[What this task involves] The pictures do not belong in the copy. Restate all of the records word for word.

[Extracted data]

____________________

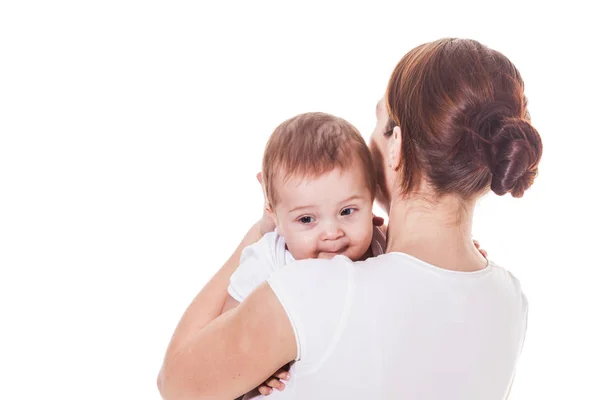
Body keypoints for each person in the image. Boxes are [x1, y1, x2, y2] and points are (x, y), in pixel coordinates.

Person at [157, 38, 542, 400]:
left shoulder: (314, 291)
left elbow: (174, 381)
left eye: (377, 121)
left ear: (396, 146)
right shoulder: (511, 300)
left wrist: (266, 227)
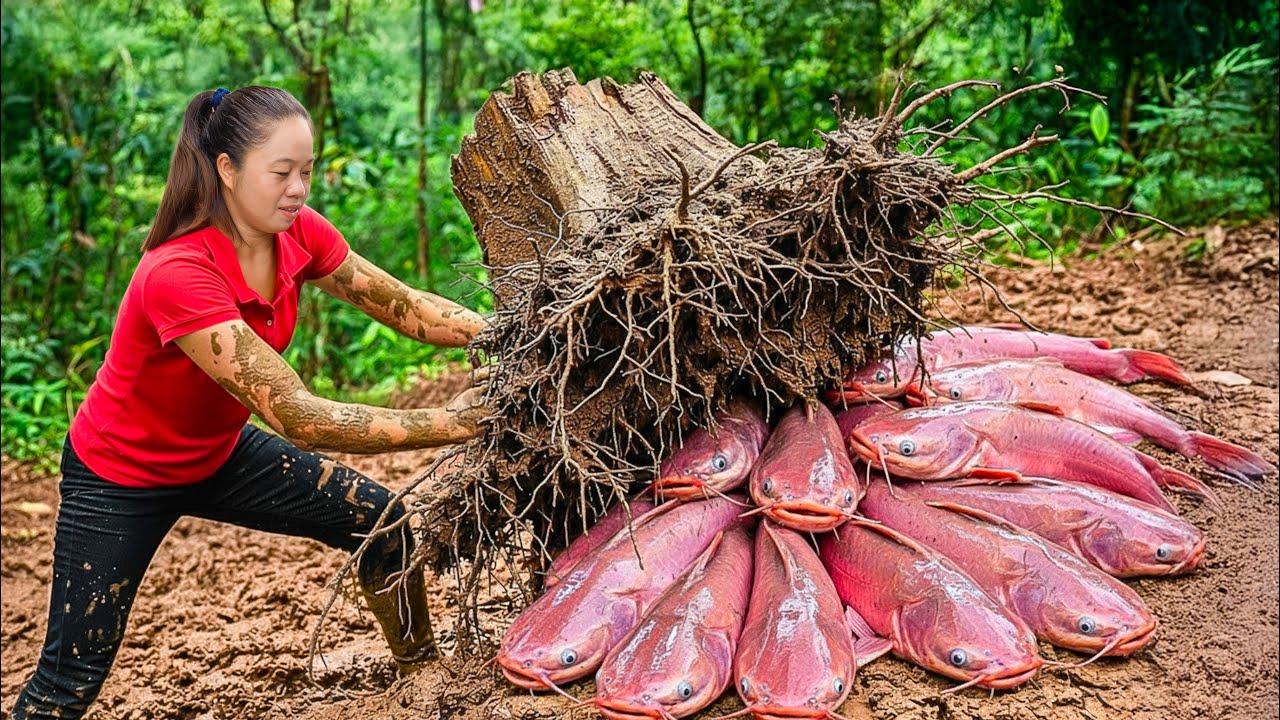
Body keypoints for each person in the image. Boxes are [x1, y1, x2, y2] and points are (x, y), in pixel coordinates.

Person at [9, 86, 488, 720]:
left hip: (219, 452)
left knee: (384, 524)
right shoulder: (177, 272)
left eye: (308, 171)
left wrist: (513, 331)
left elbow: (406, 306)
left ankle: (421, 677)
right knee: (68, 682)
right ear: (227, 170)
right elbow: (297, 415)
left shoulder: (299, 234)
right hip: (119, 477)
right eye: (282, 172)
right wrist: (454, 423)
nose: (299, 189)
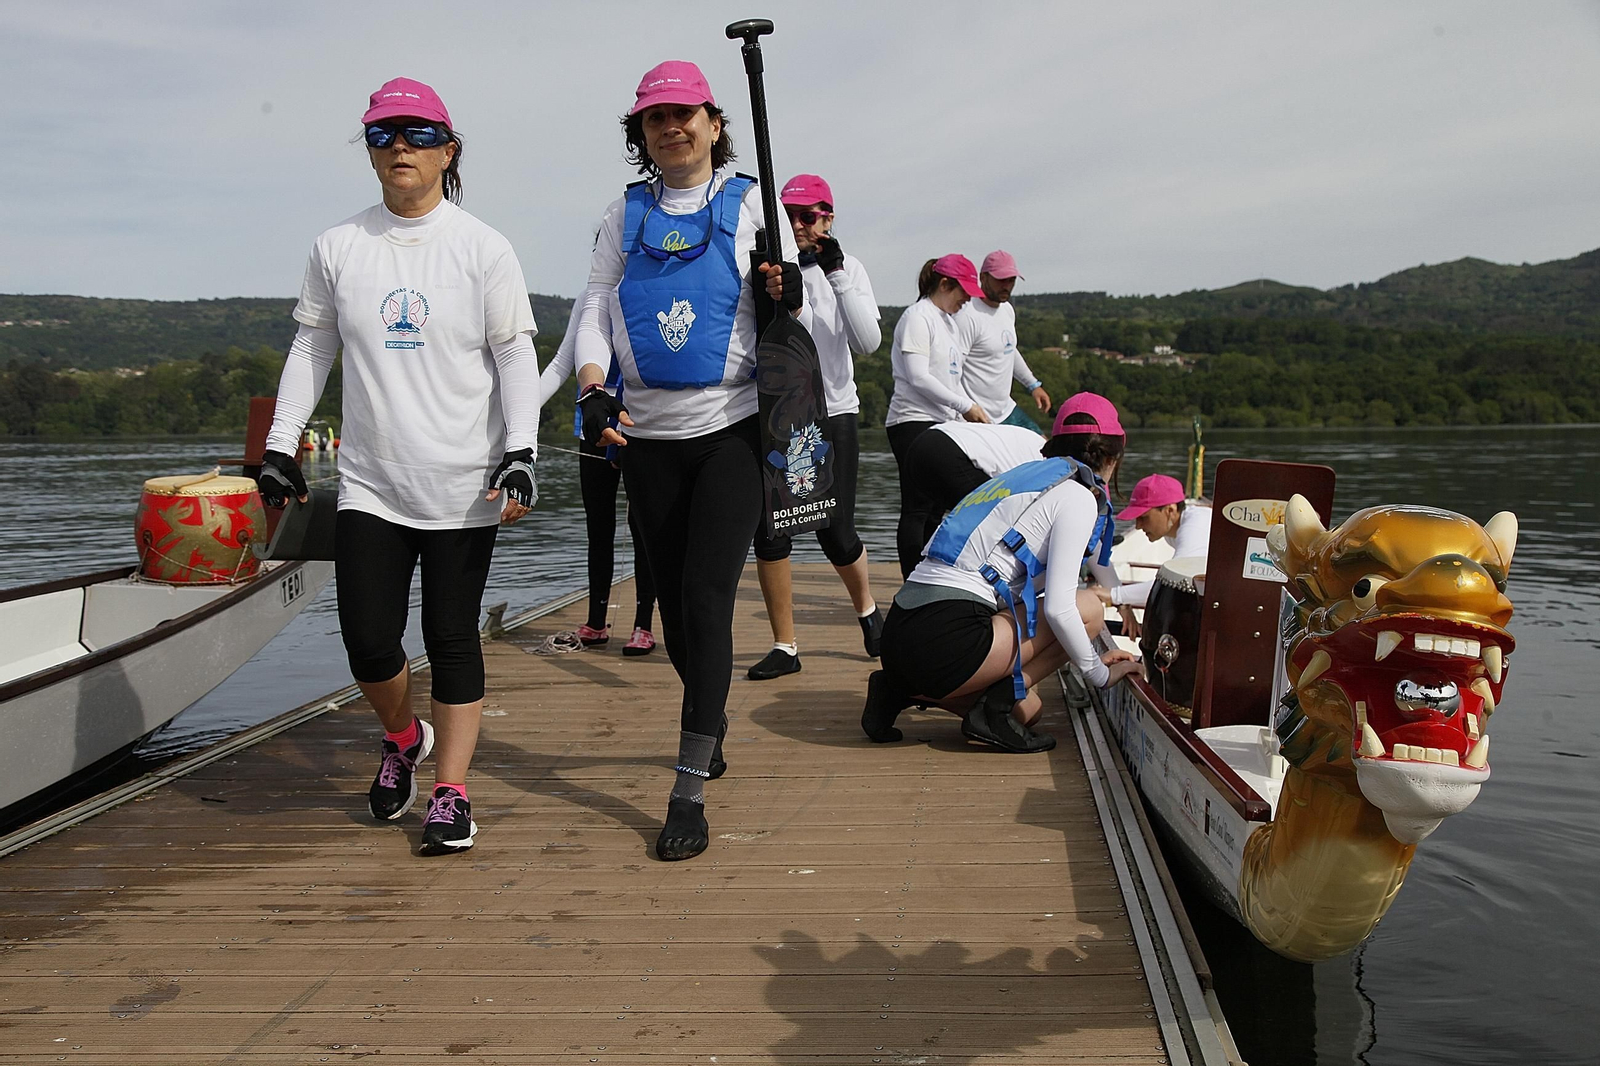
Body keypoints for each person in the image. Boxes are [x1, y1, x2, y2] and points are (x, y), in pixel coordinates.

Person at [257, 77, 539, 856]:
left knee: (451, 635)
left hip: (463, 484)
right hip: (372, 485)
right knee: (369, 641)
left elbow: (515, 352)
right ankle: (401, 734)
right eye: (383, 136)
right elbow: (313, 347)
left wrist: (522, 452)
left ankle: (451, 793)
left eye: (416, 135)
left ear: (449, 150)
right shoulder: (339, 246)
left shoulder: (483, 247)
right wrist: (281, 446)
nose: (399, 149)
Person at [571, 60, 807, 861]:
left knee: (705, 600)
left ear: (712, 122)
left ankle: (687, 788)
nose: (669, 128)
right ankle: (711, 716)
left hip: (731, 432)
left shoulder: (752, 204)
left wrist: (787, 292)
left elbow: (785, 314)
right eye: (653, 119)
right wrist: (593, 386)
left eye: (683, 115)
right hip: (646, 438)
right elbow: (596, 307)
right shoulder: (622, 214)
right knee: (672, 607)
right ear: (640, 134)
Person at [863, 394, 1139, 752]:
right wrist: (1100, 675)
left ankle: (896, 690)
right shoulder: (1078, 496)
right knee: (1088, 609)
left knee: (1029, 709)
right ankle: (990, 709)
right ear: (1114, 454)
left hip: (901, 635)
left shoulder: (1020, 480)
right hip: (944, 641)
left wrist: (1085, 653)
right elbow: (1059, 609)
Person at [747, 174, 884, 681]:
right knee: (771, 529)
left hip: (835, 409)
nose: (799, 225)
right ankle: (785, 645)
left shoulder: (850, 270)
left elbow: (867, 343)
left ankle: (868, 610)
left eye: (808, 216)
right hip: (779, 412)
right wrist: (786, 296)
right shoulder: (767, 269)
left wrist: (836, 274)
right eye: (790, 216)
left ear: (828, 219)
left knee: (837, 532)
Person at [537, 302, 657, 654]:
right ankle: (595, 622)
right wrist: (521, 412)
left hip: (640, 425)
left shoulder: (644, 290)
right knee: (598, 527)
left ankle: (643, 626)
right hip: (592, 428)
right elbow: (562, 363)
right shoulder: (588, 300)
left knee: (643, 528)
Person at [885, 255, 991, 576]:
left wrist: (967, 411)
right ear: (944, 284)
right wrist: (966, 406)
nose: (968, 300)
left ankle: (931, 579)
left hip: (942, 425)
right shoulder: (918, 318)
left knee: (936, 509)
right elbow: (918, 377)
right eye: (964, 292)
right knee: (917, 508)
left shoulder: (947, 322)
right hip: (912, 421)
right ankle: (911, 583)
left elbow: (951, 379)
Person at [897, 422, 1046, 567]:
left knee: (917, 515)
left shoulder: (1034, 443)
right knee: (989, 519)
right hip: (951, 451)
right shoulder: (1047, 466)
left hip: (925, 441)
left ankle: (913, 584)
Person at [1093, 473, 1213, 639]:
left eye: (1143, 518)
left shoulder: (1195, 527)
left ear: (1170, 510)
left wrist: (1114, 595)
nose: (1138, 526)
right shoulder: (1175, 527)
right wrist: (1121, 600)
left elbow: (1172, 585)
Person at [960, 250, 1050, 430]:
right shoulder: (966, 314)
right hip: (977, 415)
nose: (1007, 286)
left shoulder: (1007, 310)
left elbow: (1009, 350)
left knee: (1045, 452)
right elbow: (952, 368)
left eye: (1011, 280)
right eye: (1001, 280)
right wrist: (965, 407)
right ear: (983, 277)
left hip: (1006, 410)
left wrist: (1033, 385)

____________________

[Response area]
Body keypoints for each person in the image. Boxes are [x1, y1, x2, y2] and points are (x, y), in pixel coordinates.

Person at [157, 38, 542, 400]:
left shoulder: (314, 291)
left elbow: (174, 381)
left eye: (377, 121)
left ear: (396, 146)
right shoulder: (511, 300)
left wrist: (266, 227)
Body keypoints for each person in the image. Boxes are [x1, y1, x2, y2] and points are (x, y), in pixel coordinates.

Person at [9, 86, 488, 720]:
left hip: (219, 452)
left knee: (384, 524)
right shoulder: (177, 272)
left eye: (308, 171)
left wrist: (513, 331)
left elbow: (406, 306)
left ankle: (421, 677)
right knee: (68, 682)
right ear: (227, 170)
right elbow: (297, 415)
left shoulder: (299, 234)
right hip: (119, 477)
right eye: (282, 172)
right wrist: (454, 423)
nose: (299, 189)
Body keypoints for each person in the image. Boxes are [x1, y1, x2, y2] and points are (x, y), in pixel coordinates.

Person at [257, 77, 539, 856]:
left knee: (451, 635)
left hip: (463, 484)
right hip: (372, 485)
right knee: (369, 641)
left elbow: (515, 352)
right ankle: (401, 734)
right eye: (383, 136)
right elbow: (313, 347)
left wrist: (522, 452)
left ankle: (451, 793)
left eye: (416, 135)
left ear: (449, 150)
right shoulder: (339, 246)
left shoulder: (483, 247)
right wrist: (281, 446)
nose: (399, 149)
Person at [571, 60, 807, 861]:
left knee: (705, 600)
left ear: (712, 122)
left ankle: (687, 788)
nose: (669, 128)
right ankle: (711, 716)
left hip: (731, 432)
left shoulder: (752, 204)
left wrist: (787, 292)
left elbow: (785, 314)
right eye: (653, 119)
right wrist: (593, 386)
left eye: (683, 115)
right hip: (646, 438)
right elbow: (596, 307)
right shoulder: (622, 214)
right knee: (672, 607)
right ear: (640, 134)
Person at [863, 394, 1139, 752]:
right wrist: (1100, 675)
left ankle: (896, 690)
right shoulder: (1078, 496)
right knee: (1088, 609)
left knee: (1029, 709)
right ankle: (990, 709)
right ear: (1114, 454)
left hip: (901, 635)
left shoulder: (1020, 480)
right hip: (944, 641)
left wrist: (1085, 653)
right elbow: (1059, 609)
Person at [747, 174, 884, 681]:
right knee: (771, 529)
left hip: (835, 409)
nose: (799, 225)
right ankle: (785, 645)
left shoulder: (850, 270)
left elbow: (867, 343)
left ankle: (868, 610)
left eye: (808, 216)
right hip: (779, 412)
right wrist: (786, 296)
right shoulder: (767, 269)
left wrist: (836, 274)
right eye: (790, 216)
left ear: (828, 219)
left knee: (837, 532)
Person at [537, 302, 657, 654]:
right ankle: (595, 622)
right wrist: (521, 412)
left hip: (640, 425)
left shoulder: (644, 290)
right knee: (598, 527)
left ankle: (643, 626)
right hip: (592, 428)
right elbow: (562, 363)
right shoulder: (588, 300)
left knee: (643, 528)
Person at [885, 255, 991, 576]:
left wrist: (967, 411)
right ear: (944, 284)
right wrist: (966, 406)
nose: (968, 300)
left ankle: (931, 579)
left hip: (942, 425)
right shoulder: (918, 318)
left knee: (936, 509)
right elbow: (918, 377)
right eye: (964, 292)
right knee: (917, 508)
left shoulder: (947, 322)
right hip: (912, 421)
right ankle: (911, 583)
left elbow: (951, 379)
Person at [897, 422, 1046, 567]:
left knee: (917, 515)
left shoulder: (1034, 443)
right knee: (989, 519)
right hip: (951, 451)
right shoulder: (1047, 466)
left hip: (925, 441)
left ankle: (913, 584)
Person at [1093, 473, 1213, 639]:
left eye: (1143, 518)
left shoulder: (1195, 527)
left ear: (1170, 510)
left wrist: (1114, 595)
nose: (1138, 526)
right shoulder: (1175, 527)
right wrist: (1121, 600)
left elbow: (1172, 585)
Person at [960, 250, 1050, 430]:
right shoulder: (966, 314)
right hip: (977, 415)
nose: (1007, 286)
left shoulder: (1007, 310)
left elbow: (1009, 350)
left knee: (1045, 452)
right elbow: (952, 368)
left eye: (1011, 280)
right eye: (1001, 280)
right wrist: (965, 407)
right ear: (983, 277)
left hip: (1006, 410)
left wrist: (1033, 385)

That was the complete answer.